### Task to carry out
For the records below, work out the number of lines holding "KiCad" and reply with only that.

========

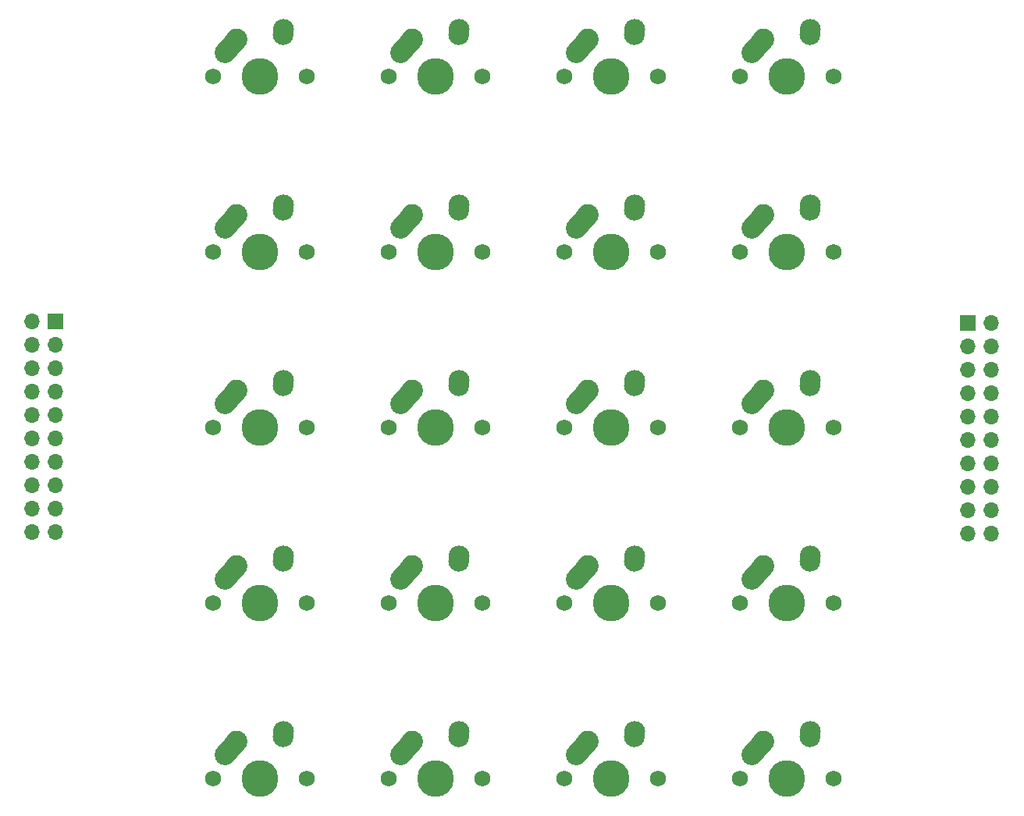
<source format=gbs>
G04 #@! TF.GenerationSoftware,KiCad,Pcbnew,(6.0.9)*
G04 #@! TF.CreationDate,2023-04-02T22:42:08-05:00*
G04 #@! TF.ProjectId,Number Pad,4e756d62-6572-4205-9061-642e6b696361,rev?*
G04 #@! TF.SameCoordinates,Original*
G04 #@! TF.FileFunction,Soldermask,Bot*
G04 #@! TF.FilePolarity,Negative*
%FSLAX46Y46*%
G04 Gerber Fmt 4.6, Leading zero omitted, Abs format (unit mm)*
G04 Created by KiCad (PCBNEW (6.0.9)) date 2023-04-02 22:42:08*
%MOMM*%
%LPD*%
G01*
G04 APERTURE LIST*
G04 Aperture macros list*
%AMHorizOval*
0 Thick line with rounded ends*
0 $1 width*
0 $2 $3 position (X,Y) of the first rounded end (center of the circle)*
0 $4 $5 position (X,Y) of the second rounded end (center of the circle)*
0 Add line between two ends*
20,1,$1,$2,$3,$4,$5,0*
0 Add two circle primitives to create the rounded ends*
1,1,$1,$2,$3*
1,1,$1,$4,$5*%
G04 Aperture macros list end*
%ADD10C,3.987800*%
%ADD11C,1.750000*%
%ADD12HorizOval,2.250000X0.655001X0.730000X-0.655001X-0.730000X0*%
%ADD13C,2.250000*%
%ADD14HorizOval,2.250000X0.020000X0.290000X-0.020000X-0.290000X0*%
%ADD15R,1.700000X1.700000*%
%ADD16O,1.700000X1.700000*%
G04 APERTURE END LIST*
D10*
X50006250Y-62706250D03*
D11*
X55086250Y-62706250D03*
X44926250Y-62706250D03*
D12*
X46851251Y-59436250D03*
D13*
X47506250Y-58706250D03*
D14*
X52526250Y-57916250D03*
D13*
X52546250Y-57626250D03*
D10*
X50006250Y-43656250D03*
D11*
X55086250Y-43656250D03*
X44926250Y-43656250D03*
D12*
X46851251Y-40386250D03*
D13*
X47506250Y-39656250D03*
X52546250Y-38576250D03*
D14*
X52526250Y-38866250D03*
D10*
X88106250Y-100806250D03*
D11*
X93186250Y-100806250D03*
X83026250Y-100806250D03*
D13*
X85606250Y-96806250D03*
D12*
X84951251Y-97536250D03*
D14*
X90626250Y-96016250D03*
D13*
X90646250Y-95726250D03*
D10*
X88106250Y-62706250D03*
D11*
X93186250Y-62706250D03*
X83026250Y-62706250D03*
D13*
X85606250Y-58706250D03*
D12*
X84951251Y-59436250D03*
D13*
X90646250Y-57626250D03*
D14*
X90626250Y-57916250D03*
D11*
X102076250Y-62706250D03*
D10*
X107156250Y-62706250D03*
D11*
X112236250Y-62706250D03*
D12*
X104001251Y-59436250D03*
D13*
X104656250Y-58706250D03*
X109696250Y-57626250D03*
D14*
X109676250Y-57916250D03*
D11*
X44926250Y-81756250D03*
D10*
X50006250Y-81756250D03*
D11*
X55086250Y-81756250D03*
D13*
X47506250Y-77756250D03*
D12*
X46851251Y-78486250D03*
D14*
X52526250Y-76966250D03*
D13*
X52546250Y-76676250D03*
D10*
X88106250Y-81756250D03*
D11*
X83026250Y-81756250D03*
X93186250Y-81756250D03*
D13*
X85606250Y-77756250D03*
D12*
X84951251Y-78486250D03*
D14*
X90626250Y-76966250D03*
D13*
X90646250Y-76676250D03*
D15*
X126841250Y-51435000D03*
D16*
X129381250Y-51435000D03*
X126841250Y-53975000D03*
X129381250Y-53975000D03*
X126841250Y-56515000D03*
X129381250Y-56515000D03*
X126841250Y-59055000D03*
X129381250Y-59055000D03*
X126841250Y-61595000D03*
X129381250Y-61595000D03*
X126841250Y-64135000D03*
X129381250Y-64135000D03*
X126841250Y-66675000D03*
X129381250Y-66675000D03*
X126841250Y-69215000D03*
X129381250Y-69215000D03*
X126841250Y-71755000D03*
X129381250Y-71755000D03*
X126841250Y-74295000D03*
X129381250Y-74295000D03*
D11*
X44926250Y-100806250D03*
D10*
X50006250Y-100806250D03*
D11*
X55086250Y-100806250D03*
D13*
X47506250Y-96806250D03*
D12*
X46851251Y-97536250D03*
D13*
X52546250Y-95726250D03*
D14*
X52526250Y-96016250D03*
D11*
X63976250Y-81756250D03*
D10*
X69056250Y-81756250D03*
D11*
X74136250Y-81756250D03*
D12*
X65901251Y-78486250D03*
D13*
X66556250Y-77756250D03*
X71596250Y-76676250D03*
D14*
X71576250Y-76966250D03*
D10*
X69056250Y-24606250D03*
D11*
X63976250Y-24606250D03*
X74136250Y-24606250D03*
D12*
X65901251Y-21336250D03*
D13*
X66556250Y-20606250D03*
X71596250Y-19526250D03*
D14*
X71576250Y-19816250D03*
D10*
X69056250Y-43656250D03*
D11*
X74136250Y-43656250D03*
X63976250Y-43656250D03*
D12*
X65901251Y-40386250D03*
D13*
X66556250Y-39656250D03*
D14*
X71576250Y-38866250D03*
D13*
X71596250Y-38576250D03*
D10*
X88106250Y-43656250D03*
D11*
X93186250Y-43656250D03*
X83026250Y-43656250D03*
D12*
X84951251Y-40386250D03*
D13*
X85606250Y-39656250D03*
D14*
X90626250Y-38866250D03*
D13*
X90646250Y-38576250D03*
D10*
X50006250Y-24606250D03*
D11*
X44926250Y-24606250D03*
X55086250Y-24606250D03*
D13*
X47506250Y-20606250D03*
D12*
X46851251Y-21336250D03*
D13*
X52546250Y-19526250D03*
D14*
X52526250Y-19816250D03*
D11*
X102076250Y-43656250D03*
D10*
X107156250Y-43656250D03*
D11*
X112236250Y-43656250D03*
D12*
X104001251Y-40386250D03*
D13*
X104656250Y-39656250D03*
D14*
X109676250Y-38866250D03*
D13*
X109696250Y-38576250D03*
D11*
X102076250Y-81756250D03*
D10*
X107156250Y-81756250D03*
D11*
X112236250Y-81756250D03*
D12*
X104001251Y-78486250D03*
D13*
X104656250Y-77756250D03*
D14*
X109676250Y-76966250D03*
D13*
X109696250Y-76676250D03*
D11*
X112236250Y-100806250D03*
D10*
X107156250Y-100806250D03*
D11*
X102076250Y-100806250D03*
D13*
X104656250Y-96806250D03*
D12*
X104001251Y-97536250D03*
D14*
X109676250Y-96016250D03*
D13*
X109696250Y-95726250D03*
D11*
X63976250Y-100806250D03*
D10*
X69056250Y-100806250D03*
D11*
X74136250Y-100806250D03*
D13*
X66556250Y-96806250D03*
D12*
X65901251Y-97536250D03*
D13*
X71596250Y-95726250D03*
D14*
X71576250Y-96016250D03*
D15*
X27850000Y-51256250D03*
D16*
X25310000Y-51256250D03*
X27850000Y-53796250D03*
X25310000Y-53796250D03*
X27850000Y-56336250D03*
X25310000Y-56336250D03*
X27850000Y-58876250D03*
X25310000Y-58876250D03*
X27850000Y-61416250D03*
X25310000Y-61416250D03*
X27850000Y-63956250D03*
X25310000Y-63956250D03*
X27850000Y-66496250D03*
X25310000Y-66496250D03*
X27850000Y-69036250D03*
X25310000Y-69036250D03*
X27850000Y-71576250D03*
X25310000Y-71576250D03*
X27850000Y-74116250D03*
X25310000Y-74116250D03*
D11*
X74136250Y-62706250D03*
D10*
X69056250Y-62706250D03*
D11*
X63976250Y-62706250D03*
D12*
X65901251Y-59436250D03*
D13*
X66556250Y-58706250D03*
X71596250Y-57626250D03*
D14*
X71576250Y-57916250D03*
D11*
X102076250Y-24606250D03*
X112236250Y-24606250D03*
D10*
X107156250Y-24606250D03*
D12*
X104001251Y-21336250D03*
D13*
X104656250Y-20606250D03*
X109696250Y-19526250D03*
D14*
X109676250Y-19816250D03*
D11*
X93186250Y-24606250D03*
X83026250Y-24606250D03*
D10*
X88106250Y-24606250D03*
D12*
X84951251Y-21336250D03*
D13*
X85606250Y-20606250D03*
X90646250Y-19526250D03*
D14*
X90626250Y-19816250D03*
M02*

</source>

========

### Task output
2